## PROVIDED DATA
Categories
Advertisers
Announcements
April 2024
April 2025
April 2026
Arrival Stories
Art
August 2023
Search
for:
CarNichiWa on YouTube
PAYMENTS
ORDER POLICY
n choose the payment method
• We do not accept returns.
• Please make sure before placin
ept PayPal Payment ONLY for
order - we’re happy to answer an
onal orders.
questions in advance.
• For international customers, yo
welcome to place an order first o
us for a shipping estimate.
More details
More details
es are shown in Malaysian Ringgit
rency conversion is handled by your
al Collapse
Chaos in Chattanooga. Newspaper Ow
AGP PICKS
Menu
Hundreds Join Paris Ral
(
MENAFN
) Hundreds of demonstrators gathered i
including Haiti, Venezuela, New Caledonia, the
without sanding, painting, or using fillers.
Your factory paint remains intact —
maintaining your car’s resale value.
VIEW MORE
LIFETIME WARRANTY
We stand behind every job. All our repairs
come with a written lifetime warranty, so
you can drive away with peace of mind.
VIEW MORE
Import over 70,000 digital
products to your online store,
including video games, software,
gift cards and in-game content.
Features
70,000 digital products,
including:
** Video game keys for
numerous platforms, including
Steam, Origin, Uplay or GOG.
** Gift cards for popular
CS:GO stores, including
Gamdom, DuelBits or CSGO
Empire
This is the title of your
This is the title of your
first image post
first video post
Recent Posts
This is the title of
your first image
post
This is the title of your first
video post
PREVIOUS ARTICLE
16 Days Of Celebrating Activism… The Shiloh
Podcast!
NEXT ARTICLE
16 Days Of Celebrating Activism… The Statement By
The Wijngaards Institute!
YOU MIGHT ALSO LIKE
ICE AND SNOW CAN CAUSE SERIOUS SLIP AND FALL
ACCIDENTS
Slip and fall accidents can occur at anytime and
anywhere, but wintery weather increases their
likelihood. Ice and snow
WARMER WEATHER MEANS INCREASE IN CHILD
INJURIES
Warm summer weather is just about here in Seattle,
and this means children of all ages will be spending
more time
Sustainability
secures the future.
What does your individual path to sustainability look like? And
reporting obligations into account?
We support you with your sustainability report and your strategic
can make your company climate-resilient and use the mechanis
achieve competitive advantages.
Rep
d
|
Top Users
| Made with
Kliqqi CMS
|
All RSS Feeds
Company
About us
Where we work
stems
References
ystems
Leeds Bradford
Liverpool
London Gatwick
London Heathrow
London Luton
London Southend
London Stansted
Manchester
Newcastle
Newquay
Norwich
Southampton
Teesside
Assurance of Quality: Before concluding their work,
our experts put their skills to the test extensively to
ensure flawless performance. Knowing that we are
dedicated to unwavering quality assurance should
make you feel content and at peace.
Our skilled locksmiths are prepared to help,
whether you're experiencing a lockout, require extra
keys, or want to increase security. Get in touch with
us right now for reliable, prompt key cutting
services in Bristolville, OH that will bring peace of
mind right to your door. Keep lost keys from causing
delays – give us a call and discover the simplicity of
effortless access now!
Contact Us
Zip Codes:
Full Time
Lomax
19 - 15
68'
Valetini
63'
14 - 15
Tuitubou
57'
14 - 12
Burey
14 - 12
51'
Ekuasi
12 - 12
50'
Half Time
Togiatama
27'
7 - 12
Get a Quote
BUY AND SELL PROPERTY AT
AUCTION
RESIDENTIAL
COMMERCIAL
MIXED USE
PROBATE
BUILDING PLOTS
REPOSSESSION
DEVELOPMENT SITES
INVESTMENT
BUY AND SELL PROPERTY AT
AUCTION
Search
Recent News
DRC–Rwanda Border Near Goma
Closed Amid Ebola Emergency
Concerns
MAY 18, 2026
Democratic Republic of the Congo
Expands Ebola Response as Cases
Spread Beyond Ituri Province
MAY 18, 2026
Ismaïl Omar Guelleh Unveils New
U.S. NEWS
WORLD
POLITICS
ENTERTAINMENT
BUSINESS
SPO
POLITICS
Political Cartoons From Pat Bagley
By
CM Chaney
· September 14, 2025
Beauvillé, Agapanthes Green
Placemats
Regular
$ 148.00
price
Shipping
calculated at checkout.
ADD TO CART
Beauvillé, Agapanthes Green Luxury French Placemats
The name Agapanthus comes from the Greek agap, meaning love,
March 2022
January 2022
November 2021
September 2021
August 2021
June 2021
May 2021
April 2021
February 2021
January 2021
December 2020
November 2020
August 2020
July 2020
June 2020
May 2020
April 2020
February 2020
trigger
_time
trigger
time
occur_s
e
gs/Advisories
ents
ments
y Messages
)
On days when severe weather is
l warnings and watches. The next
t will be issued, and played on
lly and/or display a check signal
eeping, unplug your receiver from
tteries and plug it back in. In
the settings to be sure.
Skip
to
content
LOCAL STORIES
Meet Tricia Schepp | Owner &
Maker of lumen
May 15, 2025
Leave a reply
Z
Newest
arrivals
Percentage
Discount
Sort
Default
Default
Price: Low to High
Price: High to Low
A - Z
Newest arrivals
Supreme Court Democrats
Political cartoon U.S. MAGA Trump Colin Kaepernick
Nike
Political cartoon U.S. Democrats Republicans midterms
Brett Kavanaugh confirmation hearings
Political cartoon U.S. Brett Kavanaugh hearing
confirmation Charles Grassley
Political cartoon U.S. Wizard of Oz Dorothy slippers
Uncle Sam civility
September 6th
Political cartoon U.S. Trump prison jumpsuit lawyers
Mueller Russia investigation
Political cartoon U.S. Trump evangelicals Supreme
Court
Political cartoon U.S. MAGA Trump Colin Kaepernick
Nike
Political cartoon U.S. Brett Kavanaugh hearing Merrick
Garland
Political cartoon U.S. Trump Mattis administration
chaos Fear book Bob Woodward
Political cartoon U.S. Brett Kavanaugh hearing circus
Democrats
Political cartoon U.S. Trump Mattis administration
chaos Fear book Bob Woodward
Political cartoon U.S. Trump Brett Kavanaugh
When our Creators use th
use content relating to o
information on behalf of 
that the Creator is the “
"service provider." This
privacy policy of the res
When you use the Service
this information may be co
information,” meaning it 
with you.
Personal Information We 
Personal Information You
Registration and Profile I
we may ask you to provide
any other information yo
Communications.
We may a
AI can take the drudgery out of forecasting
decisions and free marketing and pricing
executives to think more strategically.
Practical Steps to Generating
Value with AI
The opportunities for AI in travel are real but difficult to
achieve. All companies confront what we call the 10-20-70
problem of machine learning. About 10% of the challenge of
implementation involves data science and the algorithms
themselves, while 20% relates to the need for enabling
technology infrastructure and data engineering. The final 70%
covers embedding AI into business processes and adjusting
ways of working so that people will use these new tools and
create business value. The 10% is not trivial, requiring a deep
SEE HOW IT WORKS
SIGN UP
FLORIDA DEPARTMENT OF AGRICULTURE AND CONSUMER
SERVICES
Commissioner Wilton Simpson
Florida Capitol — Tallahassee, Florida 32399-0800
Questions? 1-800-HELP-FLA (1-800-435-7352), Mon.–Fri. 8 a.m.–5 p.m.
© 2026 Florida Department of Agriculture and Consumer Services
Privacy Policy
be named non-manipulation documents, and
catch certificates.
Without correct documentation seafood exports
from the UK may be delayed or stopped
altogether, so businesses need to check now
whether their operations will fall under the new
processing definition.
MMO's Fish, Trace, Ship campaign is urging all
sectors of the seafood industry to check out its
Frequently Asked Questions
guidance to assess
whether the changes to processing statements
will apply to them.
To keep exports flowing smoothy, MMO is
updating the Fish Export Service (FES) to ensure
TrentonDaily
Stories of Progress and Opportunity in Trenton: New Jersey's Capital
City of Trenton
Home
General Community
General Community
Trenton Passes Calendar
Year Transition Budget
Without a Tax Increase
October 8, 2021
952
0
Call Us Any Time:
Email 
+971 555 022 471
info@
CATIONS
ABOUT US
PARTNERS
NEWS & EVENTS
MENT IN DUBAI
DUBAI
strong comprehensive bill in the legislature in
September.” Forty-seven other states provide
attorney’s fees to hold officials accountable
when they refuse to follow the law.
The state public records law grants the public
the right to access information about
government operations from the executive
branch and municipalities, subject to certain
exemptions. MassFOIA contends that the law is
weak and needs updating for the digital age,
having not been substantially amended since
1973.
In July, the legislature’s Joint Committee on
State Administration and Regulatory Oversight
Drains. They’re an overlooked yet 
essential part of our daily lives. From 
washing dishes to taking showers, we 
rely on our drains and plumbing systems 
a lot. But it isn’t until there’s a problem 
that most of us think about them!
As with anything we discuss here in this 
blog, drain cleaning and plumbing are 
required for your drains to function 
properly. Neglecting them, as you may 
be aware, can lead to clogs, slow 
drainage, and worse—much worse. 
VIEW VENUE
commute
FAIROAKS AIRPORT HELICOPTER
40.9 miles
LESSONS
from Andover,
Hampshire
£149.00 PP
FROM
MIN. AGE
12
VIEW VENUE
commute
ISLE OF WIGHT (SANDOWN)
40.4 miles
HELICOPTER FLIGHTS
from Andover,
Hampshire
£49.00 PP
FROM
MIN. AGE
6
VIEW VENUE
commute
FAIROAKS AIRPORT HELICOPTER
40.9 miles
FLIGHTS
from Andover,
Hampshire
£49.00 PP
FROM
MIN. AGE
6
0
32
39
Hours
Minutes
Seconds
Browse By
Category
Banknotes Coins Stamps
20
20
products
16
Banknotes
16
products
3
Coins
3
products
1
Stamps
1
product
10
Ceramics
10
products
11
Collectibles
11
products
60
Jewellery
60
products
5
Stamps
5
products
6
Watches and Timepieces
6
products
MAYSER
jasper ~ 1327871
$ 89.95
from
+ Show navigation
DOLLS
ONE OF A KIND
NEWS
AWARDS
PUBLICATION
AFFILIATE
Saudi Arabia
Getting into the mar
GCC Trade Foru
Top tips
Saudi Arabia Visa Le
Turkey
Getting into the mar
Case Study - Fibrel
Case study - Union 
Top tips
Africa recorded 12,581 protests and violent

## WHAT TO PRODUCE
Please rewrite the lines from the start of the rows through the line containing "rency conversion is handled by your", both ends included, as a JSON list of strings with one string per line and blank lines left out.

## ANSWER BOX
[
  "Categories",
  "Advertisers",
  "Announcements",
  "April 2024",
  "April 2025",
  "April 2026",
  "Arrival Stories",
  "Art",
  "August 2023",
  "Search",
  "for:",
  "CarNichiWa on YouTube",
  "PAYMENTS",
  "ORDER POLICY",
  "n choose the payment method",
  "• We do not accept returns.",
  "• Please make sure before placin",
  "ept PayPal Payment ONLY for",
  "order - we’re happy to answer an",
  "onal orders.",
  "questions in advance.",
  "• For international customers, yo",
  "welcome to place an order first o",
  "us for a shipping estimate.",
  "More details",
  "More details",
  "es are shown in Malaysian Ringgit",
  "rency conversion is handled by your"
]